Annals of the Rheumatic Diseases, 2026

Cross H., Peng J., McDonnell T., Goulden B., Cheema F., Tan A., Parker J., Adeyeye R., Ardoin S., Schanberg L., Lewandowski L., Ciurtin C., Robinson G.

Disease areaApplication areaSample typeProducts
Immunological & Inflammatory Diseases
Pathophysiology
Patient Stratification
Serum
Olink Target 96

Olink Target 96

Abstract

Objectives
Childhood-onset systemic lupus erythematosus (cSLE) is a severe autoimmune disease with significant morbidity and enhanced type I interferon (IFN-I) signalling, potentially contributing to its aggressive clinical course. This study aimed to deliver the most comprehensive multiomic characterisation of IFN-I signalling in cSLE, defining its heterogeneity at transcriptomic, proteomic, and cellular levels, and linking these profiles to detailed clinical trajectories.
Methods
We profiled 74 young females with cSLE and 20 matched controls using RNA-sequencing of peripheral blood mononuclear cells, single molecule array (SIMOA) for IFNα quantification, IFN-I luciferase reporter cells, spectral flow cytometry, and Olink proteomics (validated by enzyme-linked immunosorbent assay, (ELISA)). Clinical data were assessed in endotype groups based on IFN-I readouts with longitudinal trajectory analysis, and clustering reproducibility was tested in independent validation cohorts.
Results
Gene expression analysis revealed significantly upregulated genes in cSLE with strong IFN-I pathway enrichment. Patients clustered into IFN-high (65%) and IFN-low (35%) groups, independent of disease activity. IFN-high patients showed elevated IFNα, reporter cell activity, reduced lymphocyte counts, and greater in vitro response to anifrolumab. LAMP3 emerged as a stable and reproducible biomarker of IFN-high status. T cells and plasmacytoid dendritic cells were most sensitive to IFN-I ex vivo, with distinct functional marker profiles.
Integrated transcriptomic, proteomic, and cellular data defined 6 IFN-driven endotypes with unique immune signatures and clinical phenotypes.
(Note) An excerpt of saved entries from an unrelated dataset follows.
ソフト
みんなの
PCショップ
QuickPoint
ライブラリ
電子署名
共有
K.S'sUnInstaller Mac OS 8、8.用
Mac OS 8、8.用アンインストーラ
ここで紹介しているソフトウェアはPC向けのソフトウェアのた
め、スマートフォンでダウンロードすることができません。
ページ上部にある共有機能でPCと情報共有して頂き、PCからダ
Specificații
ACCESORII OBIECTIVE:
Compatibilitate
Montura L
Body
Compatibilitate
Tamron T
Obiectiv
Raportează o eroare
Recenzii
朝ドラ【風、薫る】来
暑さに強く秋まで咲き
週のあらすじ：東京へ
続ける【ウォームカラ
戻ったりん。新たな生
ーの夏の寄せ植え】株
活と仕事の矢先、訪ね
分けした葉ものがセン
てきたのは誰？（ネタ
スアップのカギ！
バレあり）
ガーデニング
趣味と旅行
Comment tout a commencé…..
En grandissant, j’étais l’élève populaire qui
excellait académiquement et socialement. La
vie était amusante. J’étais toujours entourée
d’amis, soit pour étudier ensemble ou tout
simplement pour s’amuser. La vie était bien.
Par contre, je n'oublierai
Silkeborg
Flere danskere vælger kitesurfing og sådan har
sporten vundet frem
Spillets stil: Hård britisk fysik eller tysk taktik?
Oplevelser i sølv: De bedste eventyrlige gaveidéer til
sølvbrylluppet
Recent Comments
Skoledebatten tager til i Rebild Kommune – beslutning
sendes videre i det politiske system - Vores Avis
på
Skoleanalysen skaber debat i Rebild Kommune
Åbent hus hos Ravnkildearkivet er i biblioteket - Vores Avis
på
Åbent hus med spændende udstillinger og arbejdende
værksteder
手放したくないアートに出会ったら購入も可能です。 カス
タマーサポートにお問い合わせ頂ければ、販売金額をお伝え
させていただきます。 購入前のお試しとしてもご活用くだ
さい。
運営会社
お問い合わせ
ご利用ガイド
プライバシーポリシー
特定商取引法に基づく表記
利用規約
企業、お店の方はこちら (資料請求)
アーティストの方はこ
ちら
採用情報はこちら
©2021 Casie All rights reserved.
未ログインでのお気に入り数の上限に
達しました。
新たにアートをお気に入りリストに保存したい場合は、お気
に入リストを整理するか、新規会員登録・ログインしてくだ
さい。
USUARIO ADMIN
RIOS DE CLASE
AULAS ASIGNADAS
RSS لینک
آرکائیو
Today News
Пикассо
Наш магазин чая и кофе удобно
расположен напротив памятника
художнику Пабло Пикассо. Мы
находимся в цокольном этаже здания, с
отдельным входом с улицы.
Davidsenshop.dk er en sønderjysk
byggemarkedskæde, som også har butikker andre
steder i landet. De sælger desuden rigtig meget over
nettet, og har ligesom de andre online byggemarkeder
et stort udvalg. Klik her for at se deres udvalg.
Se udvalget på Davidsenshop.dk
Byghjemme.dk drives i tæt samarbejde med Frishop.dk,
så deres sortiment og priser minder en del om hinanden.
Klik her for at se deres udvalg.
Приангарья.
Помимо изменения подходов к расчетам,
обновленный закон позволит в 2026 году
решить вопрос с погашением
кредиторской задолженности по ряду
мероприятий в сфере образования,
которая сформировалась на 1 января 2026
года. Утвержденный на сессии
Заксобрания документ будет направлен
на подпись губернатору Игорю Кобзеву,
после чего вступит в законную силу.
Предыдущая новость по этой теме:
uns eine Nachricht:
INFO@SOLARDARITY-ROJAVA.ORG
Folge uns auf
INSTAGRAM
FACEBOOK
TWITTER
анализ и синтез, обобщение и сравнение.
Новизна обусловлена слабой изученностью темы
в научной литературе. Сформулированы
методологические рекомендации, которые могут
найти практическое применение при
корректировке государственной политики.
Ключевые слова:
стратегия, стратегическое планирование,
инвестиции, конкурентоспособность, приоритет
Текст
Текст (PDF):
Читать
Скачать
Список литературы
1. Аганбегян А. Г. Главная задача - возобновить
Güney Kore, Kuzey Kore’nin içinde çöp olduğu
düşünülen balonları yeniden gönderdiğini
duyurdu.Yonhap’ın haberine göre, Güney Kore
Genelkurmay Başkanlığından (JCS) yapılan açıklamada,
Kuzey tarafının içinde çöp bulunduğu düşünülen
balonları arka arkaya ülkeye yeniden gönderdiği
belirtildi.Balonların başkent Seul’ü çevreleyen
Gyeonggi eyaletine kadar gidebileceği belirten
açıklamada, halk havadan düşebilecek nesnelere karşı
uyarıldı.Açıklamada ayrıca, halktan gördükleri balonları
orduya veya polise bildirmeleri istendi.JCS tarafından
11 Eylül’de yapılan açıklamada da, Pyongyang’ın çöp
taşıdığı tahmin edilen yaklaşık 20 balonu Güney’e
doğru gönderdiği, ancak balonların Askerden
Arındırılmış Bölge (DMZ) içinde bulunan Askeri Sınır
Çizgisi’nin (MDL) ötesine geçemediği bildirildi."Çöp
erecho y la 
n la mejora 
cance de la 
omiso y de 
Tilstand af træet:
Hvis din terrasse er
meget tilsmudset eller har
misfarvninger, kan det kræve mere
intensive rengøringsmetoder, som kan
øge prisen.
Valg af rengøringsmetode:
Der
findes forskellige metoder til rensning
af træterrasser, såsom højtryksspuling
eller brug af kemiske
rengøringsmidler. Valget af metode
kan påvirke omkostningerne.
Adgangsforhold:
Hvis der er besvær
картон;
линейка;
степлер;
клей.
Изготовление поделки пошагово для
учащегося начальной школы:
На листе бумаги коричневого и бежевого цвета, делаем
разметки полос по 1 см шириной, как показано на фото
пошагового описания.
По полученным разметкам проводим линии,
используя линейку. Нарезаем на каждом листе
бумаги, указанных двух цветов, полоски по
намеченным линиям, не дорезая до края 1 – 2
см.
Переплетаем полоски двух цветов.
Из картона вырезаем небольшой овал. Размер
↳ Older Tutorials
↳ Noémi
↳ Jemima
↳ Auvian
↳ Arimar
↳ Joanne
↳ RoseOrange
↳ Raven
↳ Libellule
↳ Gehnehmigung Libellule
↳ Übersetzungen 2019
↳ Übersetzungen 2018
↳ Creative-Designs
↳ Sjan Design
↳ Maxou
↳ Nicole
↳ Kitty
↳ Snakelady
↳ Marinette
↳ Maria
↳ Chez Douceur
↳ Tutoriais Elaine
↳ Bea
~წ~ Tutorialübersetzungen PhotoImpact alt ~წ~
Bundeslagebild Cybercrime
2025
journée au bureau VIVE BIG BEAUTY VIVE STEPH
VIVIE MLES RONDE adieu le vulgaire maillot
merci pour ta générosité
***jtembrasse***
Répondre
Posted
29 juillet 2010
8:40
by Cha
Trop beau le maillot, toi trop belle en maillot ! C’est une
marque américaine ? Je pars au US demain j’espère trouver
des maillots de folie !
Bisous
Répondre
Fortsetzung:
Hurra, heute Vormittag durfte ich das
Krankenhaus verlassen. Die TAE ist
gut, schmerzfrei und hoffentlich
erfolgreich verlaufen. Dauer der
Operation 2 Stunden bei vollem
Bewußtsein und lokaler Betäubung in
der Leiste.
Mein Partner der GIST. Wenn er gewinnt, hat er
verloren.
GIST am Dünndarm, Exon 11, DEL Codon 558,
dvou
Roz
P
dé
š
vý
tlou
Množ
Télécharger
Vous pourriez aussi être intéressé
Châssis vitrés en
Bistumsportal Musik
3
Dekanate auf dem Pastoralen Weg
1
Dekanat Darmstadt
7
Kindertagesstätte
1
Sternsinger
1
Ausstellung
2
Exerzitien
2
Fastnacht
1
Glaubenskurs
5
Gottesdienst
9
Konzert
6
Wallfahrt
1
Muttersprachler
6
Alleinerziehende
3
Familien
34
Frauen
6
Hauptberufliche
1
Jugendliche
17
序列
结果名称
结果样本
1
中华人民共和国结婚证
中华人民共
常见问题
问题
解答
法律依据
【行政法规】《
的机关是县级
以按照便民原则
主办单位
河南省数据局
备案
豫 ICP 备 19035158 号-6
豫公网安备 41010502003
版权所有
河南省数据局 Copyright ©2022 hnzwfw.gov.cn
Endotypes differed in IFN-I activity, organ damage, flare burden, and corticosteroid exposure with divergent longitudinal trajectories.
Conclusions
Multilevel IFN profiling revealed an important biomarker of IFN-high patients for potential use in clinical practice, immune lineage-specific responses, and clinically meaningful endotypes, supporting systems immunology approaches and biomarker-guided personalised treatment strategies.